Millions of cleaner fish are deployed to act as biological controls for salmon lice annually. However, little is known about their feeding behaviour (Barrett et al. 2020) and to optimize cleaner fish as a management strategy better understanding of this is needed. Here, we propose three research-scale experiments which aim to increase the proportion of individuals which eat lice; (a) tank trial where lumpfish are fed live feed, (b) sea-cage trial examining feeding preference of lumpfish without any prior training as well as fish fed live feed prior to transfer and (c) sea-cage trial examining lice-eating efficiency between lumpfish which have cohabitated with known lice-eating “teachers” and naïve fish.

The experiments will be run at Austevoll Research Station operated by Havforskningsinstituttet. There will be six 5x5x5m sea cages, each stocked with 600 salmon (Nsalmon = 3,600). Lumpfish will be stocked at densities around 10%. Trial A and B use the same lumpfish while in trial C only a portion of the lumpfish that are known lice-eaters are being reused and the remaining cleaner fish need to be replaced. This sums up to a total of 540 lumpfish for trial A and B and between 180–210 lumpfish for trial C, ending up in a total sum of 720–750 lumpfish.

The trials are being conducted in 5x5x5m sea cages which mimic conditions that fish are exposed to in commercial sea cages but greatly minimize the number of animals required to achieve reasonable stocking densities. To give cleaner fish and salmon sufficient densities to interact, 600 salmon will be stocked in each sea cage to give an initial stocking density of around 0.7 kg/m3, which is the lowest stocking density will be on farms. The same salmon can be used for all the trials, thereby minimizing the total number of animals required.

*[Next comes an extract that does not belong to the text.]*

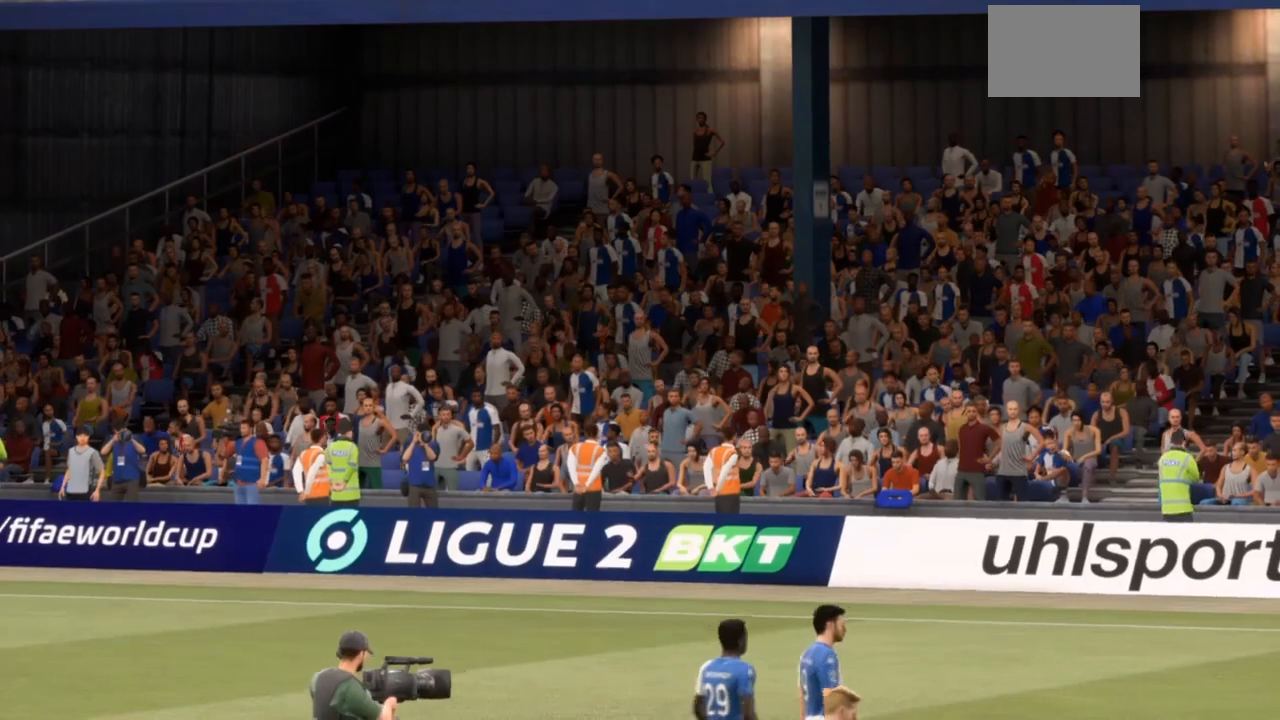
{"dt_ms": 500, "buttons": [], "left_stick": "center", "right_stick": "center", "events": [[133, "CROSS", "up"]]}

To obtain enough lice-eating teachers for trial C, a stocking density of 10% will be used for trial A and B, while in trial C cleaner fish are stocked at 8%. These are both stocking densities normally used in commercial sea cages.

The level of distress for fish is expected to be intermediate. The main stressor for the fish would be intraperitoneally PIT tagging and gastric lavage which is needed to investigate individual food preference in lumpfish over time. Sampling will be performed a total of eight times throughout both sea cage trials and there will be three weeks between each sampling event for cleaner fish to recover. Anaesthesia will be used for all handling events. All fish will be maintained using best known husbandry practices. Environmental conditions will be monitored daily throughout the trial and behaviour and physical condition of salmon and cleaner fish will also be monitored.